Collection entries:
-.-.-

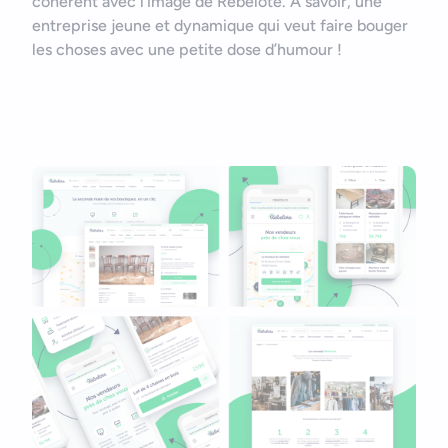
cohérent avec l’image de Rebelote. À savoir, une
entreprise jeune et dynamique qui veut faire bouger
les choses avec une petite dose d’humour !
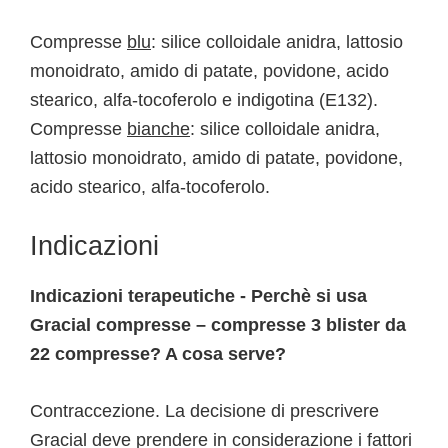
Compresse
blu
: silice colloidale anidra, lattosio
monoidrato, amido di patate, povidone, acido
stearico, alfa-tocoferolo e indigotina (E132).
Compresse
bianche
: silice colloidale anidra,
lattosio monoidrato, amido di patate, povidone,
acido stearico, alfa-tocoferolo.
Indicazioni
Indicazioni terapeutiche - Perchè si usa
Gracial compresse – compresse 3 blister da
22 compresse? A cosa serve?
Contraccezione. La decisione di prescrivere
Gracial deve prendere in considerazione i fattori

-.-.-

◆ **Exercise requirements**
Set down the data again, exactly, without images.

◆ **Response area**
cohérent avec l’image de Rebelote. À savoir, une
entreprise jeune et dynamique qui veut faire bouger
les choses avec une petite dose d’humour !
Compresse
blu
: silice colloidale anidra, lattosio
monoidrato, amido di patate, povidone, acido
stearico, alfa-tocoferolo e indigotina (E132).
Compresse
bianche
: silice colloidale anidra,
lattosio monoidrato, amido di patate, povidone,
acido stearico, alfa-tocoferolo.
Indicazioni
Indicazioni terapeutiche - Perchè si usa
Gracial compresse – compresse 3 blister da
22 compresse? A cosa serve?
Contraccezione. La decisione di prescrivere
Gracial deve prendere in considerazione i fattori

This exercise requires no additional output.